Ma fu andando a controllare nel conto che il signor Domenico aveva aperto in una banca – facile da individuare, era la più vicina alla sua abitazione – che gli inquirenti ebbero le maggiori sorprese. Le fortune del signor Domenico, insignificanti per molti anni, erano cospicuamente migliorate con gli stessi identici tempi rilevati per le fortune della signora Rosa, con l’unica differenza che nel conto dell’ostetrica i soldi, in linea di principio, ci dimoravano poco, mentre in quelli del signor Domenico si fermavano stabilmente. Sembrava dunque che lui e la signora Rosa, persone legate da un rapporto confermato da almeno un’attendibile testimonianza, avessero trovato modo di attingere contemporaneamente alla stessa fonte di denaro: prima una somma assolutamente rispettabile, poi un mensile molto interessante. Il denaro che era affluito nei loro conti correnti, depositato direttamente dai due beneficiari, aveva però avuto un destino diverso, essendo servito per portare molti miglioramenti alla vita della signora Rosa, essendosi semplicemente accumulato per anni – fino a diventare una somma significativa – nel materasso del signor Domenico. Quell’afflusso di denaro era cessato nello stesso momento, creando certamente qualche sconcerto nella donna, ma lasciando con ogni probabilità indifferente l’uomo.

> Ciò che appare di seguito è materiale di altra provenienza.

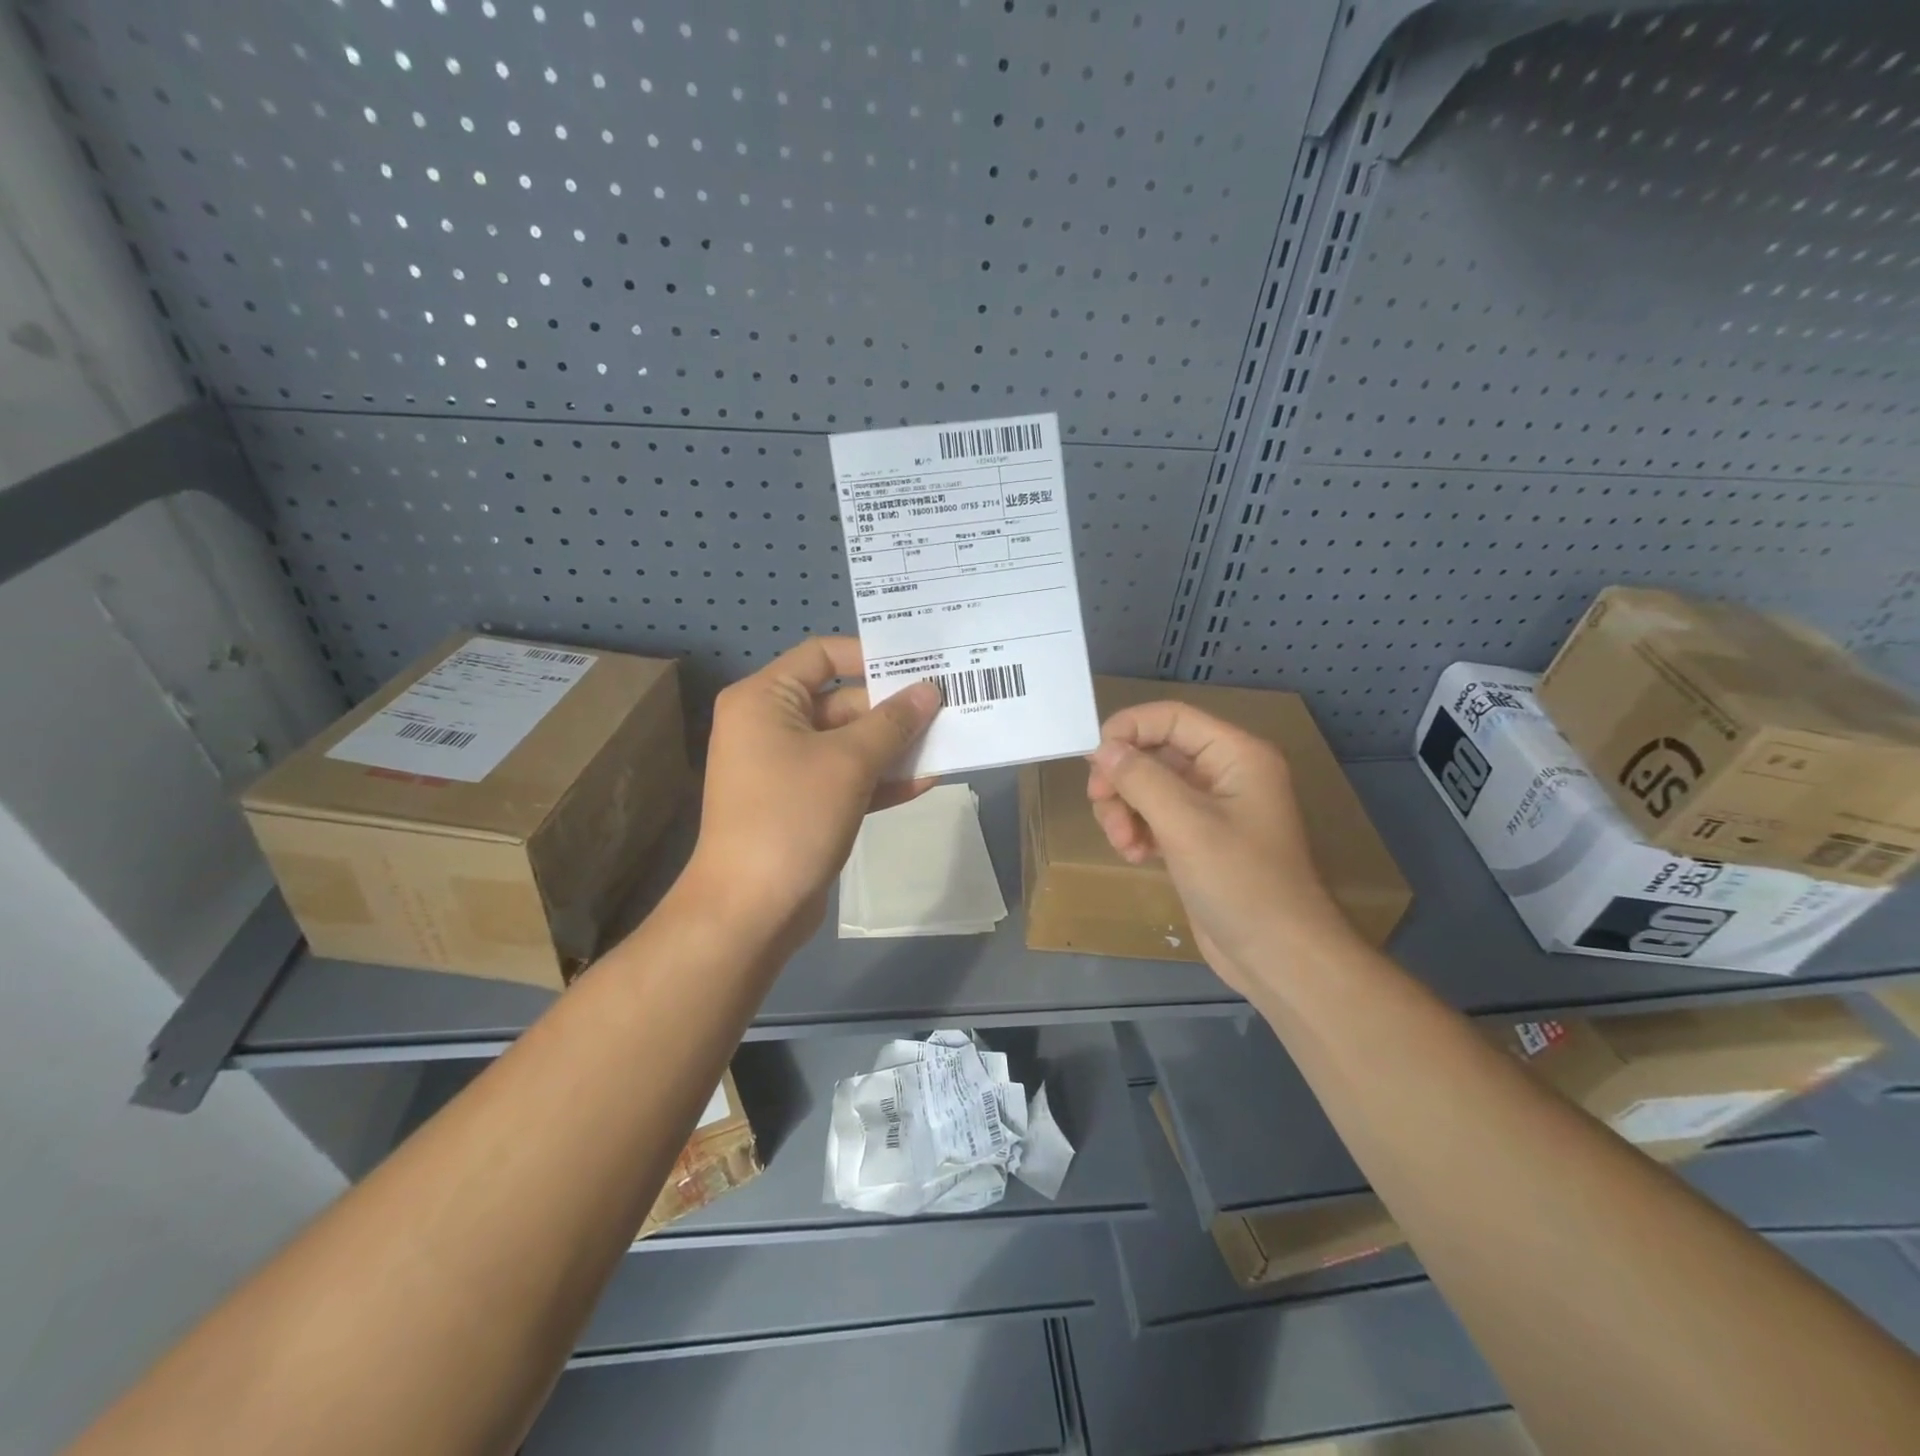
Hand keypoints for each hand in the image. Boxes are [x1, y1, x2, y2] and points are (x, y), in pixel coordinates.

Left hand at [684, 637, 939, 946]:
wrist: (750, 909)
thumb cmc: (792, 817)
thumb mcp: (849, 762)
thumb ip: (892, 722)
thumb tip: (929, 690)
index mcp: (764, 699)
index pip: (822, 655)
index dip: (870, 656)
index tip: (918, 666)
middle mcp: (770, 725)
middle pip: (840, 701)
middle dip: (893, 709)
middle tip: (948, 707)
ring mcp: (785, 768)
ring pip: (848, 744)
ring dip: (894, 746)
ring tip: (948, 741)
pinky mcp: (801, 804)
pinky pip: (845, 779)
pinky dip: (880, 779)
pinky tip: (926, 781)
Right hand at [1086, 702, 1361, 995]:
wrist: (1278, 956)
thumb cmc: (1240, 882)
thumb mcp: (1185, 824)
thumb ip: (1140, 778)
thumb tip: (1101, 748)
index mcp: (1235, 755)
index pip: (1170, 717)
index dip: (1127, 729)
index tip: (1092, 761)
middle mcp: (1224, 772)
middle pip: (1154, 752)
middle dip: (1123, 779)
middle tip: (1102, 807)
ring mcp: (1211, 808)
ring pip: (1148, 786)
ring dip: (1125, 810)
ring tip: (1124, 844)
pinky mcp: (1198, 839)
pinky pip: (1154, 816)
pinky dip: (1138, 830)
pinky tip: (1137, 856)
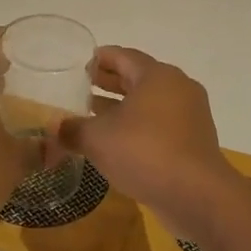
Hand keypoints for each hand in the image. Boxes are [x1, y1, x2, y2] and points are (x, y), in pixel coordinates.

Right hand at [55, 47, 242, 237]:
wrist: (196, 194)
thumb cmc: (144, 152)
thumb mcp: (98, 139)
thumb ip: (72, 129)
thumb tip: (54, 127)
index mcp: (157, 76)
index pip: (124, 56)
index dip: (101, 59)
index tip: (82, 64)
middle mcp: (178, 88)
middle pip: (139, 77)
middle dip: (111, 82)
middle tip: (84, 86)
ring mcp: (190, 115)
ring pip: (150, 103)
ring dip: (123, 107)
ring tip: (94, 114)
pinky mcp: (194, 140)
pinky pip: (161, 124)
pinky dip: (139, 125)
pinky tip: (118, 141)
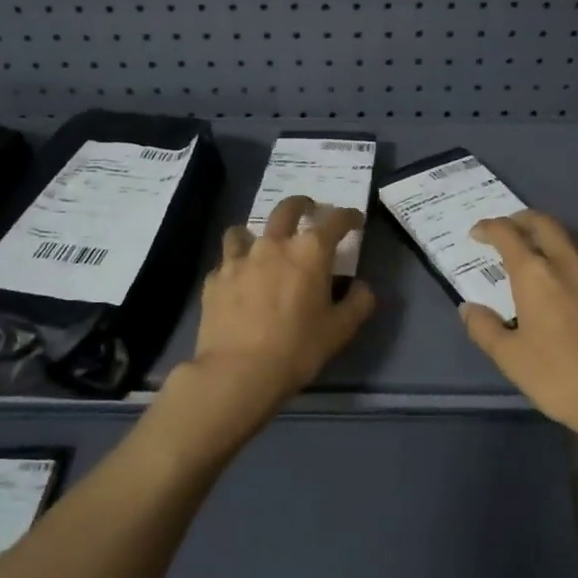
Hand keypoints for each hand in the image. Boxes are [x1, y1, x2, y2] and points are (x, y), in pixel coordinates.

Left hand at [169, 195, 375, 436]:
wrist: (238, 372)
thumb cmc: (297, 349)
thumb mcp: (340, 330)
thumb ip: (358, 303)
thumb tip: (363, 287)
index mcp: (309, 252)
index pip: (335, 220)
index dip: (348, 217)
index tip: (354, 220)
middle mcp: (273, 245)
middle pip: (287, 209)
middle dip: (302, 205)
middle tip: (309, 210)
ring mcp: (238, 259)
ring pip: (244, 230)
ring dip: (257, 232)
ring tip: (261, 245)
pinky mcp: (214, 279)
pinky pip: (225, 262)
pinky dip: (235, 266)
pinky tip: (238, 282)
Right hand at [462, 211, 577, 440]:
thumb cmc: (558, 378)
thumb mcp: (509, 358)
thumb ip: (484, 328)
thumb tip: (468, 307)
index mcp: (535, 275)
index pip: (507, 235)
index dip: (489, 228)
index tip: (478, 233)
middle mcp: (571, 264)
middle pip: (547, 225)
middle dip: (524, 220)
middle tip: (513, 229)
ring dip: (564, 239)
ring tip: (557, 252)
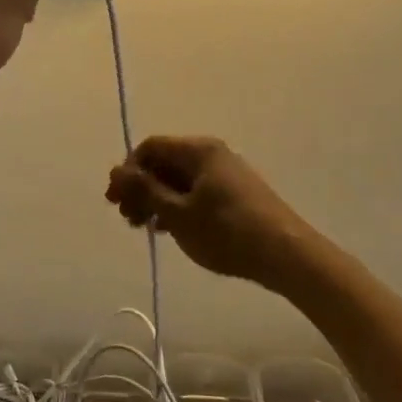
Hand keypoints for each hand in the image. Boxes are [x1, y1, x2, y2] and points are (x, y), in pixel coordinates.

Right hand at [105, 136, 321, 293]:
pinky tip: (170, 230)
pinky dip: (177, 206)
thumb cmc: (226, 231)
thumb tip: (116, 171)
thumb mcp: (177, 213)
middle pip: (164, 162)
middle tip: (128, 219)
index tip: (116, 201)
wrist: (285, 254)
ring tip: (146, 228)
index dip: (128, 171)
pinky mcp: (233, 193)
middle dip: (140, 188)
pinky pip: (194, 191)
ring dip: (156, 200)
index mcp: (198, 150)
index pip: (150, 148)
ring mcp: (225, 174)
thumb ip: (144, 190)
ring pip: (178, 179)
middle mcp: (211, 154)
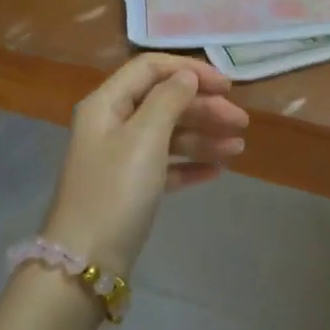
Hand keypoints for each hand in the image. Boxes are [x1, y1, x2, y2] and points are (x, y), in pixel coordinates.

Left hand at [40, 53, 247, 277]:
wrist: (86, 260)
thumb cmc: (116, 190)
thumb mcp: (145, 138)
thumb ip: (169, 100)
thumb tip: (186, 75)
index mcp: (107, 104)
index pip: (151, 69)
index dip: (190, 71)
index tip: (228, 86)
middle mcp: (112, 124)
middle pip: (164, 102)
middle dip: (205, 108)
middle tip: (242, 122)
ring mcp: (121, 158)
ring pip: (169, 135)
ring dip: (204, 137)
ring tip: (238, 149)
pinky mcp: (131, 187)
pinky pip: (166, 166)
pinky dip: (190, 165)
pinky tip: (217, 172)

Più in là di queste conclusioni, però, gli inquirenti non riuscirono ad andare. Il signor Domenico, debitamente informato delle indagini che venivano svolte sul suo conto, si era rifiutato di fare commenti o di dare risposte, e il suo avvocato aveva approvato questa scelta senza rendersi conto che in questo modo i sospetti sul suo difeso si sarebbero decuplicati. Fu fatta fare anche una perizia calligrafica per verificare se il geroglifico con il quale era stata firmata la lettera all’Assicurazione poteva essergli attribuito, ma l’esperto – un funzionario della Questura che di questi problemi si era fatto un’idea molto vaga – dichiarò di non poter trarre conclusioni accettabili dalla sua, diciamo così, perizia.